== Segment start ==
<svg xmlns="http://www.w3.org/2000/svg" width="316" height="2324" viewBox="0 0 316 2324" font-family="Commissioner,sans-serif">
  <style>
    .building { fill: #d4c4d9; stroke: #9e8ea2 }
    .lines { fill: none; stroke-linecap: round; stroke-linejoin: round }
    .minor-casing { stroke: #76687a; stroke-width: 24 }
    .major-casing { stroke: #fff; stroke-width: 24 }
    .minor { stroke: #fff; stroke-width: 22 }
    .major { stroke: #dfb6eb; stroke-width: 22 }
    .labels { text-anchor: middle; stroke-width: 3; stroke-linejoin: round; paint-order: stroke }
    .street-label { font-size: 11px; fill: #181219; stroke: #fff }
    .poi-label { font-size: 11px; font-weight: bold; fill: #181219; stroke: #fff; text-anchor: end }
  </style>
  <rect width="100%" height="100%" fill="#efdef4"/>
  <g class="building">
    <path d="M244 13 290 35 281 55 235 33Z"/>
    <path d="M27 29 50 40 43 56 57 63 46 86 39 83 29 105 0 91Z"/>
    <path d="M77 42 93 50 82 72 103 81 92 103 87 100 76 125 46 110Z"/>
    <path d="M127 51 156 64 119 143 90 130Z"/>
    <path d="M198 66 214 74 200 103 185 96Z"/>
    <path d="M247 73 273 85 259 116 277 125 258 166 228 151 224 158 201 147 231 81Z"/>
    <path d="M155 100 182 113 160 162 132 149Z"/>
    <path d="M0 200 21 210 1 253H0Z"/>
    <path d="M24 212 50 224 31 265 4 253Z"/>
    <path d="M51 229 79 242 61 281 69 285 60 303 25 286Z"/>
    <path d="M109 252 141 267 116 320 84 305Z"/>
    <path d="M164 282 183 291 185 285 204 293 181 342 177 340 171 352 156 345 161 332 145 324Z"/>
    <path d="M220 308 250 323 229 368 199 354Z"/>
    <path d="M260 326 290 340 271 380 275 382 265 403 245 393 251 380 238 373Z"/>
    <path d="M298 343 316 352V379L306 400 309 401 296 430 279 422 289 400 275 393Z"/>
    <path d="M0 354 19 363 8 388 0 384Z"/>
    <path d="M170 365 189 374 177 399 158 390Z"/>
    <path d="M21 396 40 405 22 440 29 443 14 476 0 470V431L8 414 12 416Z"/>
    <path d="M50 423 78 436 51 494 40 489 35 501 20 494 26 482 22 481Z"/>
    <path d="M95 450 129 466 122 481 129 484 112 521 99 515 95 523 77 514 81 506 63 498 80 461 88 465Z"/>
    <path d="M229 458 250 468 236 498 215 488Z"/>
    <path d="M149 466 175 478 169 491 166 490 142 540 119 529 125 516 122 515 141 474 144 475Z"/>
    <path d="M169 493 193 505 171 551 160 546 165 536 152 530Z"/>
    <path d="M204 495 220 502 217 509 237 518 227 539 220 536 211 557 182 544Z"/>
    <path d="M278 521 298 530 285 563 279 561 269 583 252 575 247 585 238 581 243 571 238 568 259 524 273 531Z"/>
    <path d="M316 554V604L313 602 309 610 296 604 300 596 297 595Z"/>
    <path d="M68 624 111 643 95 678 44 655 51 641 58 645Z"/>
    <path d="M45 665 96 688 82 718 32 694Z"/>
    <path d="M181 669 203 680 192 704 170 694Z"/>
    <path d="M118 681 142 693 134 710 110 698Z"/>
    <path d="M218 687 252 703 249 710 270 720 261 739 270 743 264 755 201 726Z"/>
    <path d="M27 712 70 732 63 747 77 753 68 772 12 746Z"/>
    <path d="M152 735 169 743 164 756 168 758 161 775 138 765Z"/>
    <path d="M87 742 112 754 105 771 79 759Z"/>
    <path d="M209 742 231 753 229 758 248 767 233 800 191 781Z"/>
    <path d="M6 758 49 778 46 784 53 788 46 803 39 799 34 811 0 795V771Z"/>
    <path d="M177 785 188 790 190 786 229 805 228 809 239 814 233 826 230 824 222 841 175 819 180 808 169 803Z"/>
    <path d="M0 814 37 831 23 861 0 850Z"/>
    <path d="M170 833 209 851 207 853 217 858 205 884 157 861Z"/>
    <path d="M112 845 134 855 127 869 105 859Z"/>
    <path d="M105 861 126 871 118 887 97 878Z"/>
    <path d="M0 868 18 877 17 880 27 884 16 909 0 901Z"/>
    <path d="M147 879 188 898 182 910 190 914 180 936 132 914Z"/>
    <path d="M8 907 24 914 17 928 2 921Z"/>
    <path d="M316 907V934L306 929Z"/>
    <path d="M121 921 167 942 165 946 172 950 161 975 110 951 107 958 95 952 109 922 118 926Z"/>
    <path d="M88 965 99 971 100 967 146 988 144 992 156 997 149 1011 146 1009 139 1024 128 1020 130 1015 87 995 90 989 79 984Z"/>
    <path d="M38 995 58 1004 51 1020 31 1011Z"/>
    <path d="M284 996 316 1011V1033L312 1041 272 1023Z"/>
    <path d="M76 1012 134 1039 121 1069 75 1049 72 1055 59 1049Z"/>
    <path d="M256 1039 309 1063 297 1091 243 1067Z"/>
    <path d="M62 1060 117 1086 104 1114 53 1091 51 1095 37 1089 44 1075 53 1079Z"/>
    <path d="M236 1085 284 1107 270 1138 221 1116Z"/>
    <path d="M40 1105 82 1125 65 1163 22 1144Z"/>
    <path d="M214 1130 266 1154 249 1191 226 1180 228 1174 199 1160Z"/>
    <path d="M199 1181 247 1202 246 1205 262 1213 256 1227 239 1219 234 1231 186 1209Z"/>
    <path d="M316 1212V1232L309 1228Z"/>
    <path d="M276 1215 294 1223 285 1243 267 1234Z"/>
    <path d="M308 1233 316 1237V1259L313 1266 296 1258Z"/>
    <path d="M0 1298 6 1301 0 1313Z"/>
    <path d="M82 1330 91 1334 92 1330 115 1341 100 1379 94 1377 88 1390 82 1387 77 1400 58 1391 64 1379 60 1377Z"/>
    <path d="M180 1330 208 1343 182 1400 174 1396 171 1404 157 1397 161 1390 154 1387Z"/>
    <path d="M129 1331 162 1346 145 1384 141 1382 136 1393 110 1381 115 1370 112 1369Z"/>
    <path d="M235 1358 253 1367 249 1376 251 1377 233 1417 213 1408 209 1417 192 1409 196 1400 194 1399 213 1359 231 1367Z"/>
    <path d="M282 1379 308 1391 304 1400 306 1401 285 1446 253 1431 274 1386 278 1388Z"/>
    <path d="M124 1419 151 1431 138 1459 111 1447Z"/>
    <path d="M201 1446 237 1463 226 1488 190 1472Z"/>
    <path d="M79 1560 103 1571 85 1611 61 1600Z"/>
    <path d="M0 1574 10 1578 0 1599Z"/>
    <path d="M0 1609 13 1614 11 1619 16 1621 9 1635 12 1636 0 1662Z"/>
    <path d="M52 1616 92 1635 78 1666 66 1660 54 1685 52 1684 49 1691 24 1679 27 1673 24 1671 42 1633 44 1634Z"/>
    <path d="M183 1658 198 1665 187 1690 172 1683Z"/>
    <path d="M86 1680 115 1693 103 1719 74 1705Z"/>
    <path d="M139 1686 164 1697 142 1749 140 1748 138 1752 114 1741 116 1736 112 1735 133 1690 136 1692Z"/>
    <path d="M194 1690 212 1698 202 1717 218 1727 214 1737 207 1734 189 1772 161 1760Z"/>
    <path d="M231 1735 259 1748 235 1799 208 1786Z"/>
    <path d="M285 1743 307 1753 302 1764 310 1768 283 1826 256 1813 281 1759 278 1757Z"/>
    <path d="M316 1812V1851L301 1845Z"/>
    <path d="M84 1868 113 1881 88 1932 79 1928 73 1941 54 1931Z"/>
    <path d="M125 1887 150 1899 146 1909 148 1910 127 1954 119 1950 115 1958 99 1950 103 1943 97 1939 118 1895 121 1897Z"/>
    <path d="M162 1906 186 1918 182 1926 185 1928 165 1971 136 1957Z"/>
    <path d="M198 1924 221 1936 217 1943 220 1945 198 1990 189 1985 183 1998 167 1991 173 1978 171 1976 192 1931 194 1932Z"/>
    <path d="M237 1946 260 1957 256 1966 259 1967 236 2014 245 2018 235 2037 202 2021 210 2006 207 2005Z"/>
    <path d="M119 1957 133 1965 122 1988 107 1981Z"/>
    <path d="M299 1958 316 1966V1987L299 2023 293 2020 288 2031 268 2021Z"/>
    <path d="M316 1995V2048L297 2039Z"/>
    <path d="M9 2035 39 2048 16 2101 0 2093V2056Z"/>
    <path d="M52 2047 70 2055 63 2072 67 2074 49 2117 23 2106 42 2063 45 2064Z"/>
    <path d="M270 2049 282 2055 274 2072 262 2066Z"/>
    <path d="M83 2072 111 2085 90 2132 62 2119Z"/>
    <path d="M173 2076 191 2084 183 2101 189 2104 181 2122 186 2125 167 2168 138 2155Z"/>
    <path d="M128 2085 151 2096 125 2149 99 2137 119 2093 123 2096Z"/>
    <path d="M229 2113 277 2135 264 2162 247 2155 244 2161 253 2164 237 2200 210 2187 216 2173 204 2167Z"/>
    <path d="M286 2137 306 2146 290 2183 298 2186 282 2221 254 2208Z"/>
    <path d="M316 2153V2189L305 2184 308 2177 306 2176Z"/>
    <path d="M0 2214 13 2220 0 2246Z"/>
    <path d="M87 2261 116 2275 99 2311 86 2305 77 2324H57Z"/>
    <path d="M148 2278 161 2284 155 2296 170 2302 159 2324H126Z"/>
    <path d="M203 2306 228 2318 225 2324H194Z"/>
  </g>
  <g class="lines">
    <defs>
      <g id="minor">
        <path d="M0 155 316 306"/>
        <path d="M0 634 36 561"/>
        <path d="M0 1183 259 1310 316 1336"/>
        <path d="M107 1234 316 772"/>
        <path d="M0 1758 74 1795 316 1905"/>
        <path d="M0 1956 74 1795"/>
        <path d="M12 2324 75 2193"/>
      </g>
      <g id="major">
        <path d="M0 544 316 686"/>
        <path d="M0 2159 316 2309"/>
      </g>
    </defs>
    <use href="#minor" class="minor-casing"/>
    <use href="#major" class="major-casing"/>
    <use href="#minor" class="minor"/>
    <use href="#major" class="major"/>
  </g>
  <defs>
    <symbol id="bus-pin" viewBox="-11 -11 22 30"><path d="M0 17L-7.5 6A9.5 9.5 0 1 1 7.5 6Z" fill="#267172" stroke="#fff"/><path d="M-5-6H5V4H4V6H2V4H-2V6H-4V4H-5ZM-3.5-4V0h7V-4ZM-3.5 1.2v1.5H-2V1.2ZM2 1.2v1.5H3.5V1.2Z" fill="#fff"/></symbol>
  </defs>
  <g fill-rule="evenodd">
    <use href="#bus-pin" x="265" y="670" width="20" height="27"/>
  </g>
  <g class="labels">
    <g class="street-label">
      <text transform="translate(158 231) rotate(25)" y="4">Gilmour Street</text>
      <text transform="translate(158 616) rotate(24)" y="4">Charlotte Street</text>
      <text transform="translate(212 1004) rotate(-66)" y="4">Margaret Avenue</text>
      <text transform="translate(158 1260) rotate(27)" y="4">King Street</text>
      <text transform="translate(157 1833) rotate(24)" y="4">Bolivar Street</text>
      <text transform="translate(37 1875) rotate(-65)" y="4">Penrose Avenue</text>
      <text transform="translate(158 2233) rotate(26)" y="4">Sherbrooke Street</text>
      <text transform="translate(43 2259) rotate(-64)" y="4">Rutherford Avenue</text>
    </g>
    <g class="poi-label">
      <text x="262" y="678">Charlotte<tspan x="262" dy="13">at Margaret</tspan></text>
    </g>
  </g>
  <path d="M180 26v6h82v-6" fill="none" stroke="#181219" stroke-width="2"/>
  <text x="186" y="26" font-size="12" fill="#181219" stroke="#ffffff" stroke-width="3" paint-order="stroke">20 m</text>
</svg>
== Segment end ==
In the data above, which lines lie between the line with "#fff; stroke-width: 24" and the line with "middle; stroke-width: 3;", inclusive? Print those lines exactly and nothing else.

    .major-casing { stroke: #fff; stroke-width: 24 }
    .minor { stroke: #fff; stroke-width: 22 }
    .major { stroke: #dfb6eb; stroke-width: 22 }
    .labels { text-anchor: middle; stroke-width: 3; stroke-linejoin: round; paint-order: stroke }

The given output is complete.